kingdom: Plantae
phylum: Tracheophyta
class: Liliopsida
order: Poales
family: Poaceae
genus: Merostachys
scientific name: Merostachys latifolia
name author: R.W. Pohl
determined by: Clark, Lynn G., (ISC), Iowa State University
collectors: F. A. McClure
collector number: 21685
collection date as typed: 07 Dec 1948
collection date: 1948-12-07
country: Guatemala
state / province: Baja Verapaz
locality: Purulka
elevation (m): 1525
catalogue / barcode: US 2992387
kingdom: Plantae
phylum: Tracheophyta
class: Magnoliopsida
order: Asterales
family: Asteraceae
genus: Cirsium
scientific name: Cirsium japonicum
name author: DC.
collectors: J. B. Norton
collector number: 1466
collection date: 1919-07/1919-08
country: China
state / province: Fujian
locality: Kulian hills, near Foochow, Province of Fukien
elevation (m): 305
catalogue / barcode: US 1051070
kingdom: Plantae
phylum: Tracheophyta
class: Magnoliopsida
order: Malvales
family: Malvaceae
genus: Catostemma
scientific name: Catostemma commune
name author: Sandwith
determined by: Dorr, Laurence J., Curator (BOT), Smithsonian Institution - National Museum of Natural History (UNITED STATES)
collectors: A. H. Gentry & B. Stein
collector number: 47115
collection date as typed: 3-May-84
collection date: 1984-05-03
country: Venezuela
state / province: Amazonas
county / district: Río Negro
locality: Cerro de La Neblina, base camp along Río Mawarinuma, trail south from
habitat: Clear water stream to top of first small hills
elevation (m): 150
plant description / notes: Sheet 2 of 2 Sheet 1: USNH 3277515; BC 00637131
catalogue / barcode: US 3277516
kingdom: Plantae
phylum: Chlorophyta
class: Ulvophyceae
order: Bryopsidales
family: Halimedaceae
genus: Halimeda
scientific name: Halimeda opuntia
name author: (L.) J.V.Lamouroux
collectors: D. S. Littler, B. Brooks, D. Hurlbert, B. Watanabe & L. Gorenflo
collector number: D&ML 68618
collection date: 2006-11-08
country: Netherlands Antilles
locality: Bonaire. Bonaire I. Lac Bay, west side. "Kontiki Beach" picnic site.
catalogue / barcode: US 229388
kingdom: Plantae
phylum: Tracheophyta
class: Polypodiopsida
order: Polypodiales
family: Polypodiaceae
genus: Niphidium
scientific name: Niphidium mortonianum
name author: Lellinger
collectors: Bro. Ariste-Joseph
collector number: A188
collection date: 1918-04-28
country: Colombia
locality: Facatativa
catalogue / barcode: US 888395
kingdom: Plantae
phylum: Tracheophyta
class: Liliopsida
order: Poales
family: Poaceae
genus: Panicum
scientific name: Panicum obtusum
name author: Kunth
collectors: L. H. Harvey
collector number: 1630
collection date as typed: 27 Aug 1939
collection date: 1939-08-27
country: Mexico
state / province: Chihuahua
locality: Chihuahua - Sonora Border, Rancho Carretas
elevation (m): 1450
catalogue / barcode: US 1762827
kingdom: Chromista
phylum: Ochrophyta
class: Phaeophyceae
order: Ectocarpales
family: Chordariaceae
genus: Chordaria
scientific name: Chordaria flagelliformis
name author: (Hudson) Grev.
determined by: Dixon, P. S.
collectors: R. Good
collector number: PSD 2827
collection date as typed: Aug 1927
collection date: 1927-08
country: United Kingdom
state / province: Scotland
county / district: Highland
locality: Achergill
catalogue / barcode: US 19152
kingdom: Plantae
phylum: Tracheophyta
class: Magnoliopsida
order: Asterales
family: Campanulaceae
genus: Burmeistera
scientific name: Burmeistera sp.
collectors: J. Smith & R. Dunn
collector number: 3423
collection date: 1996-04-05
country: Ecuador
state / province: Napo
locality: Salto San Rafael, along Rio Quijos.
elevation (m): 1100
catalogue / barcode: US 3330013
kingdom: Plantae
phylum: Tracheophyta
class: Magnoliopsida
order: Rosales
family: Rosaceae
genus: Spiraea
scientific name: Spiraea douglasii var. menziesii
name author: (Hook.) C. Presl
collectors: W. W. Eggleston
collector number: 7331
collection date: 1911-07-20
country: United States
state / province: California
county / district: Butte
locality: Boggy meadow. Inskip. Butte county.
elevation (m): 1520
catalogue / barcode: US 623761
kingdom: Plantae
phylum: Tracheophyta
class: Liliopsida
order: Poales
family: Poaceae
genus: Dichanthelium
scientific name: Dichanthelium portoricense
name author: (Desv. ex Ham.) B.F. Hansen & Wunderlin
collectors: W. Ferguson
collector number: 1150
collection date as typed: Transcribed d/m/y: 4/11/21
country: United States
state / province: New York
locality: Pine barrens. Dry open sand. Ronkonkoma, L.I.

· · · ·

- [Task]:
Please print every one of the items above, keeping each line word for word.

- [Exercise output]:
kingdom: Plantae
phylum: Tracheophyta
class: Liliopsida
order: Poales
family: Poaceae
genus: Merostachys
scientific name: Merostachys latifolia
name author: R.W. Pohl
determined by: Clark, Lynn G., (ISC), Iowa State University
collectors: F. A. McClure
collector number: 21685
collection date as typed: 07 Dec 1948
collection date: 1948-12-07
country: Guatemala
state / province: Baja Verapaz
locality: Purulka
elevation (m): 1525
catalogue / barcode: US 2992387
kingdom: Plantae
phylum: Tracheophyta
class: Magnoliopsida
order: Asterales
family: Asteraceae
genus: Cirsium
scientific name: Cirsium japonicum
name author: DC.
collectors: J. B. Norton
collector number: 1466
collection date: 1919-07/1919-08
country: China
state / province: Fujian
locality: Kulian hills, near Foochow, Province of Fukien
elevation (m): 305
catalogue / barcode: US 1051070
kingdom: Plantae
phylum: Tracheophyta
class: Magnoliopsida
order: Malvales
family: Malvaceae
genus: Catostemma
scientific name: Catostemma commune
name author: Sandwith
determined by: Dorr, Laurence J., Curator (BOT), Smithsonian Institution - National Museum of Natural History (UNITED STATES)
collectors: A. H. Gentry & B. Stein
collector number: 47115
collection date as typed: 3-May-84
collection date: 1984-05-03
country: Venezuela
state / province: Amazonas
county / district: Río Negro
locality: Cerro de La Neblina, base camp along Río Mawarinuma, trail south from
habitat: Clear water stream to top of first small hills
elevation (m): 150
plant description / notes: Sheet 2 of 2 Sheet 1: USNH 3277515; BC 00637131
catalogue / barcode: US 3277516
kingdom: Plantae
phylum: Chlorophyta
class: Ulvophyceae
order: Bryopsidales
family: Halimedaceae
genus: Halimeda
scientific name: Halimeda opuntia
name author: (L.) J.V.Lamouroux
collectors: D. S. Littler, B. Brooks, D. Hurlbert, B. Watanabe & L. Gorenflo
collector number: D&ML 68618
collection date: 2006-11-08
country: Netherlands Antilles
locality: Bonaire. Bonaire I. Lac Bay, west side. "Kontiki Beach" picnic site.
catalogue / barcode: US 229388
kingdom: Plantae
phylum: Tracheophyta
class: Polypodiopsida
order: Polypodiales
family: Polypodiaceae
genus: Niphidium
scientific name: Niphidium mortonianum
name author: Lellinger
collectors: Bro. Ariste-Joseph
collector number: A188
collection date: 1918-04-28
country: Colombia
locality: Facatativa
catalogue / barcode: US 888395
kingdom: Plantae
phylum: Tracheophyta
class: Liliopsida
order: Poales
family: Poaceae
genus: Panicum
scientific name: Panicum obtusum
name author: Kunth
collectors: L. H. Harvey
collector number: 1630
collection date as typed: 27 Aug 1939
collection date: 1939-08-27
country: Mexico
state / province: Chihuahua
locality: Chihuahua - Sonora Border, Rancho Carretas
elevation (m): 1450
catalogue / barcode: US 1762827
kingdom: Chromista
phylum: Ochrophyta
class: Phaeophyceae
order: Ectocarpales
family: Chordariaceae
genus: Chordaria
scientific name: Chordaria flagelliformis
name author: (Hudson) Grev.
determined by: Dixon, P. S.
collectors: R. Good
collector number: PSD 2827
collection date as typed: Aug 1927
collection date: 1927-08
country: United Kingdom
state / province: Scotland
county / district: Highland
locality: Achergill
catalogue / barcode: US 19152
kingdom: Plantae
phylum: Tracheophyta
class: Magnoliopsida
order: Asterales
family: Campanulaceae
genus: Burmeistera
scientific name: Burmeistera sp.
collectors: J. Smith & R. Dunn
collector number: 3423
collection date: 1996-04-05
country: Ecuador
state / province: Napo
locality: Salto San Rafael, along Rio Quijos.
elevation (m): 1100
catalogue / barcode: US 3330013
kingdom: Plantae
phylum: Tracheophyta
class: Magnoliopsida
order: Rosales
family: Rosaceae
genus: Spiraea
scientific name: Spiraea douglasii var. menziesii
name author: (Hook.) C. Presl
collectors: W. W. Eggleston
collector number: 7331
collection date: 1911-07-20
country: United States
state / province: California
county / district: Butte
locality: Boggy meadow. Inskip. Butte county.
elevation (m): 1520
catalogue / barcode: US 623761
kingdom: Plantae
phylum: Tracheophyta
class: Liliopsida
order: Poales
family: Poaceae
genus: Dichanthelium
scientific name: Dichanthelium portoricense
name author: (Desv. ex Ham.) B.F. Hansen & Wunderlin
collectors: W. Ferguson
collector number: 1150
collection date as typed: Transcribed d/m/y: 4/11/21
country: United States
state / province: New York
locality: Pine barrens. Dry open sand. Ronkonkoma, L.I.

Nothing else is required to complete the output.